Liverpool: J.McCreery for Cadell and Davis, 1798. 4to. 14, 67, [1], 12 pp. FIRST EDITION IN ENGLISH FROM THE ITALIAN. Engraved folding frontispiece portrait of Lorenzo de Medici. A fine copy in recent boards. Item #4005

First edition of Roscoe's translation. Roscoe (1753-1831), a charismatic figure, was a pioneer in the study of Italian culture in England. He was a great collector and historian.
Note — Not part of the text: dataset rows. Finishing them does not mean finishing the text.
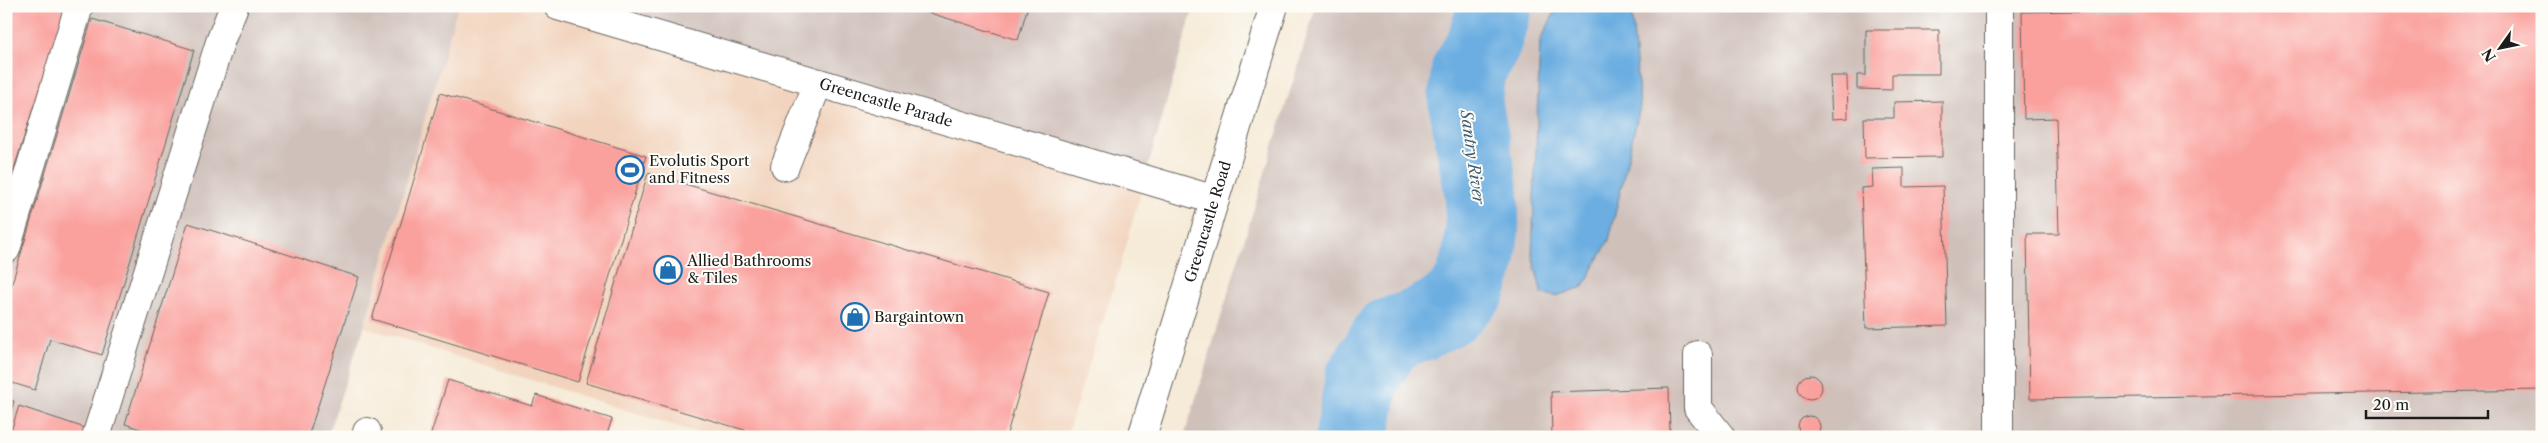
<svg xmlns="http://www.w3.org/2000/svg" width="2548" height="443" viewBox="0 0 2548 443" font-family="'Libre Caslon Text',serif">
	<rect width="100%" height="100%" fill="#fdfcf7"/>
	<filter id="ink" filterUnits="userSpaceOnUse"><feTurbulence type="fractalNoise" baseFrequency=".02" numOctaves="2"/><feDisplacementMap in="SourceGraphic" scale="10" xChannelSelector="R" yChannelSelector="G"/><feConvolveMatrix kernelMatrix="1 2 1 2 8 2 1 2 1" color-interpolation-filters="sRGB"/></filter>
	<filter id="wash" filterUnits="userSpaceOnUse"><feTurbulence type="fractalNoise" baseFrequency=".0096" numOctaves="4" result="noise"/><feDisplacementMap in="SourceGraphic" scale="20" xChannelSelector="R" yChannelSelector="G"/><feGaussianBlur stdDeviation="1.12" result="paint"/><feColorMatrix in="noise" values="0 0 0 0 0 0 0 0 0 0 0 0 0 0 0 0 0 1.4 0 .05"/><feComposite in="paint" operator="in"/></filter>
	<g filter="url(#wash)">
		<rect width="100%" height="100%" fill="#f6ebd8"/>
		<path fill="#f2d4be" d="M458 6H567L1146 174 1121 264 1066 437H711L364 327Z"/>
		<path fill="#cfc0ba" d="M6 6H458L364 327 327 437H6Z
			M567 6H1194L1146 174Z
			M1316 6H2542V437H1184Z"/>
		<path fill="#6caee1" stroke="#44657e" d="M1558 6H1631L1640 106 1609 240 1583 287 1556 296 1542 294 1532 255 1540 41Z"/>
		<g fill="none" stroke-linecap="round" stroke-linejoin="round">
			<path stroke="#6caee1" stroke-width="74" d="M1352 437 1362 379 1389 335 1418 325 1449 309 1470 287 1479 257 1482 229V195L1465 101 1468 71 1484 43 1495 6"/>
		</g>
		<g id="blocks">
			<path fill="#faa09d" d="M6 6H51L64 10 7 191Z
				M921 6H1028L1018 40 920 10Z
				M2134 6H2542V390L2030 399 2027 234H2059L2056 118 2024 119 2022 12 2134 10Z
				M92 19 194 50 102 355 50 339 35 390 6 381V303Z
				M1866 30H1939V74H1892V90L1857 89V75H1866Z
				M1830 76H1847L1848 118 1832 119Z
				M440 93 646 156 578 382 372 319Z
				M1942 101V157L1865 158 1864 118H1894V102Z
				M1904 168V187L1943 186 1947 326 1866 328 1861 188 1873 187 1872 169Z
				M648 173 1049 292 1006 437H768L586 383Z
				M188 223 359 277 308 437H165L125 424Z
				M1798 387a12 12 0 1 1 24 0a12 12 0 1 1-24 0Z
				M448 380 532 406 536 395 612 419 606 437H430Z
				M1669 388 1670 437H1552L1551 392Z
				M6 399 14 401 7 426 6 425Z
				M19 406 85 428 82 437H9Z
				M1798 427a11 11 0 1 1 22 0a11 11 0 1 1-22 0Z"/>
		</g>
	</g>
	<g filter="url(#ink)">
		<use href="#blocks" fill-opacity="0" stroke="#68645e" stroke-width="1"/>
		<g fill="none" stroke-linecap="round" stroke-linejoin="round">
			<defs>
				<g id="minor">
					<path id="s1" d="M558 6 1215 200"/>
					<path d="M785 166 818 83"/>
					<path d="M6 249 79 6"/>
					<path d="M1698 355V408L1721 437"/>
					<path d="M96 437 220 42 234 6"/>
					<path d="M366 437 367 432"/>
					<path id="s2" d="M1142 437 1274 6"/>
					<path d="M1999 437V6"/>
				</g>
			</defs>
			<use href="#minor" stroke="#68645e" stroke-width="30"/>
			<use href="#minor" stroke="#fff" stroke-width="28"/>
		</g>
	</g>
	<defs>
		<symbol id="stadium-ring" viewBox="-11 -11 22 22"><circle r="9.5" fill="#fdfcf7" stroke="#1f6fb2" stroke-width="1.5"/><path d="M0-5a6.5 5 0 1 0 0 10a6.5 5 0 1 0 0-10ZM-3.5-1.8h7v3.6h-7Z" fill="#1f6fb2"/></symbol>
		<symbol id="shop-ring" viewBox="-11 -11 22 22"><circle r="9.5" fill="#fdfcf7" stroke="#1f6fb2" stroke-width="1.5"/><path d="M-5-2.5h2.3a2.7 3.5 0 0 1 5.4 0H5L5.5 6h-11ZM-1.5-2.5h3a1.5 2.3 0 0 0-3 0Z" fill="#1f6fb2"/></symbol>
	</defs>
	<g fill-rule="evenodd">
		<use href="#stadium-ring" x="614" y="154" width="32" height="32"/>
		<use href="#shop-ring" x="652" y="254" width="32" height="32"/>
		<use href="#shop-ring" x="839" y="301" width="32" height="32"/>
	</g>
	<g text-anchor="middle" stroke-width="4" stroke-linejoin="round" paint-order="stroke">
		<g font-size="15" fill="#1c1c1c" stroke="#fdfcf7">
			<text dy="5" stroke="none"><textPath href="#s1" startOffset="342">Greencastle Parade</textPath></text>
			<text dy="5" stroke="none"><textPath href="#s2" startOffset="225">Greencastle Road</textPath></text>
		</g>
		<g font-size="15" fill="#1c1c1c" stroke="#fdfcf7" text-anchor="start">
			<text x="649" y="166">Evolutis Sport<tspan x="649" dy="17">and Fitness</tspan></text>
			<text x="687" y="266">Allied Bathrooms<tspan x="687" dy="17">&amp; Tiles</tspan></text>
			<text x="874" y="322">Bargaintown</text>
		</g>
		<g font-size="16" font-style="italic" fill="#405e75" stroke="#fdfcf7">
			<text transform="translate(1473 157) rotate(82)" y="6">Santry River</text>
		</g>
	</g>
	<rect width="2548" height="443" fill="none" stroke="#fdfcf7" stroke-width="25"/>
	<g transform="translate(2500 48) rotate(237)" stroke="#fdfcf7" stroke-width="4" paint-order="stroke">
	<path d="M0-4L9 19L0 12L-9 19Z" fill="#1c1c1c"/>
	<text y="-8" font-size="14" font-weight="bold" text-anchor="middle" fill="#1c1c1c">N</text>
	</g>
	<path d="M2366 410v8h122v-8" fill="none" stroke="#1c1c1c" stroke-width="2.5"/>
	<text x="2373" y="410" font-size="15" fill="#1c1c1c" stroke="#fdfcf7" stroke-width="4" paint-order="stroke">20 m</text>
</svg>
In the preface, he provides a biography of Tansillo, referring to this poem as "the work of one of the brightest wits in that constellation of Genius which appeared in Italy in the sixteenth century, and which yet diffuses a permanent light over the horizon of literature. . . ." Among Roscoe's many works, he thought that Tansillo's The Nurse, written to encourage women to suckle their own children, was worthy of his attention: "The subject is in a high degree interesting, and is treated in a manner peculiarly pointed and direct, yet without violating that decorum which is due to the public at large, and in particular to the sex to whom it is addressed." Roscoe's contribution to this work is quite extensive, including the twelve-page preface, a sonnet and twelve additional pages of notes. The poem is printed in parallel Italian and English.